Olfactory meningioma
Last edit by Alaric Steinmetz on
Synonyms: Olfactory groove meningioma, OGM
ICD-11: 2A02.1Y
Olfactory meningiomas are meningiomas, which arise from the dura or the arachnoid of the olfactory groove and can present as WHO Grade 1-3 tumors depending on the histological type.
Epidemiology
Olfactory meningiomas are rare and, together with planum sphenoidale meningiomas, account for about 2% of all primary intracranial tumors[^1]. Olfactory meningiomas appear slightly more frequently in women than in men, with a ratio of approximately 1.45:1[^9].
Symptoms
Olfactory meningiomas often remain asymptomatic for a relatively long time and are then often diagnosed at a considerable size. Unilateral or bilateral loss of the sense of smell is usually one of the first symptoms, which is often not recognized by the patients. Most patients present with headaches, visual impairments, or cognitive changes upon initial diagnosis[^9].
Vascular Supply
Olfactory meningiomas frequently receive their vascular supply via the anterior ethmoidal artery and the posterior ethmoidal artery as well as the anterior branches of the middle meningeal artery and meningeal branches of the ophthalmic artery[^2]. In larger olfactory meningiomas, the vascular supply can also originate from direct branches of the anterior cerebral artery or anterior communicating artery [^2].
Imaging
The gold standard for imaging of olfactory meningiomas is MRI imaging. A digital subtraction angiography is usually not necessary for preoperative planning, as the vascular relationships of the tumor can mostly be adequately represented in conventional MR imaging[^3].



Surgical Approach
Olfactory meningiomas can be accessed and resected via various surgical approaches.
Subfrontal Approach
The subfrontal approach offers the advantage of early devascularization of the tumor at the skull base. Furthermore, this approach allows for the removal of vascularized pericranium for reconstruction of the skull base. A disadvantage of this approach is the opening of the frontal sinus and the associated increased risk of cerebrospinal fluid fistula and infection. Also, in this approach, the anterior part of the superior sagittal sinus is transected[^3].
Pterional Approach
Through a pterional craniotomy, olfactory meningiomas can also be accessed. The advantage of this approach is early visualization of the optic nerve and the internal carotid artery before tumor manipulation. Additionally, the basal cisterns are reached early in the surgical course so that cerebrospinal fluid can be drained for a better operative overview. A disadvantage of this approach is the limited angle of access to the superior tumor portion, which often requires retraction of the frontal lobe. Moreover, reconstruction of the skull base via this approach is challenging[^3] [^4].
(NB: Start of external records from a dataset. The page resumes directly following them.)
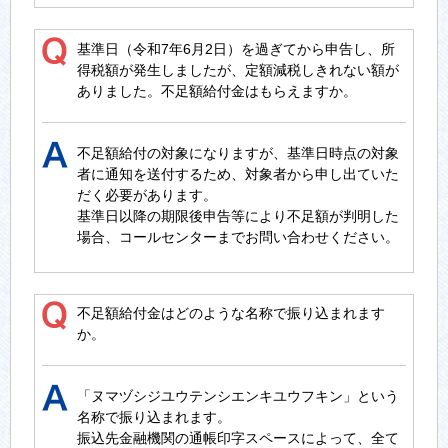
基準日（令和7年6月2日）を過ぎてから申告し、所
得税額が発生しましたが、定額減税しきれない額が
ありました。不足額給付金はもらえますか。
不足額給付の対象になりますが、基準日時点の対象
者に通知を送付するため、対象者から申し出ていた
だく必要があります。
基準日以降の期限後申告等により不足額が判明した
場合、コールセンターまでお問い合わせください。
不足額給付金はどのような名称で振り込まれます
か。
「ヌマヅシジユウテンシエンキユウフキン」という
名称で振り込まれます。
振込先金融機関の通帳印字スペースによって、全て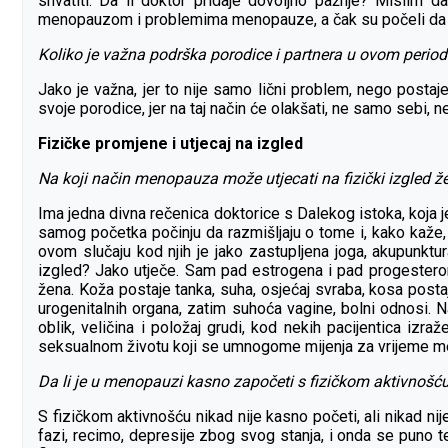
shvatiti. Da li doktor pridaje dovoljno pažnje? Mislim 
menopauzom i problemima menopauze, a čak su počeli da pr
Koliko je važna podrška porodice i partnera u ovom period
Jako je važna, jer to nije samo lični problem, nego posta
svoje porodice, jer na taj način će olakšati, ne samo sebi, ne
Fizičke promjene i utjecaj na izgled
Na koji način menopauza može utjecati na fizički izgled ž
Ima jedna divna rečenica doktorice s Dalekog istoka, koja 
samog početka počinju da razmišljaju o tome i, kako kaže,
ovom slučaju kod njih je jako zastupljena joga, akupunktu
izgled? Jako utječe. Sam pad estrogena i pad progesterona
žena. Koža postaje tanka, suha, osjećaj svraba, kosa posta
urogenitalnih organa, zatim suhoća vagine, bolni odnosi. 
oblik, veličina i položaj grudi, kod nekih pacijentica izr
seksualnom životu koji se umnogome mijenja za vrijeme 
Da li je u menopauzi kasno započeti s fizičkom aktivnošć
S fizičkom aktivnošću nikad nije kasno početi, ali nikad nij
fazi, recimo, depresije zbog svog stanja, i onda se puno tež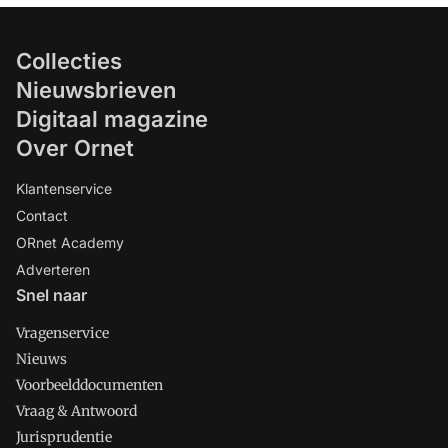
Collecties
Nieuwsbrieven
Digitaal magazine
Over Ornet
Klantenservice
Contact
ORnet Academy
Adverteren
Snel naar
Vragenservice
Nieuws
Voorbeelddocumenten
Vraag & Antwoord
Jurisprudentie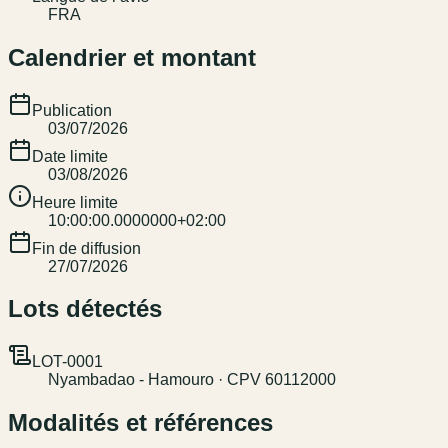
FRA
Calendrier et montant
Publication
03/07/2026
Date limite
03/08/2026
Heure limite
10:00:00.0000000+02:00
Fin de diffusion
27/07/2026
Lots détectés
LOT-0001
Nyambadao - Hamouro · CPV 60112000
Modalités et références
Supraorbital Keyhole Approach
Another option is a supraorbital approach via a keyhole. A study showed shorter hospitalization duration and less postoperative edema in patients compared to the conventional approaches[^7].
Interhemispheric Approach
The advantage of an interhemispheric approach is direct exposure of the tumor with minimal brain retraction and without opening the frontal sinus[^8]. The disadvantage of this approach is the difficult access to the vascular supply of the olfactory meningioma. The surgical corridor is also long and narrow, which can lead to frontal lobe contusions. Depending on individual anatomy, bridging veins may complicate this approach[^3].
Endoscopic Endonasal Approach
The endoscopic endonasal approach has the advantage of direct access to the tumor with minimal brain retraction and the possibility of early devascularization of the tumor[^5]. However, this approach has a steep learning curve and, depending on tumor spread, may not make all intracranial tumor portions accessible[^3] [^6].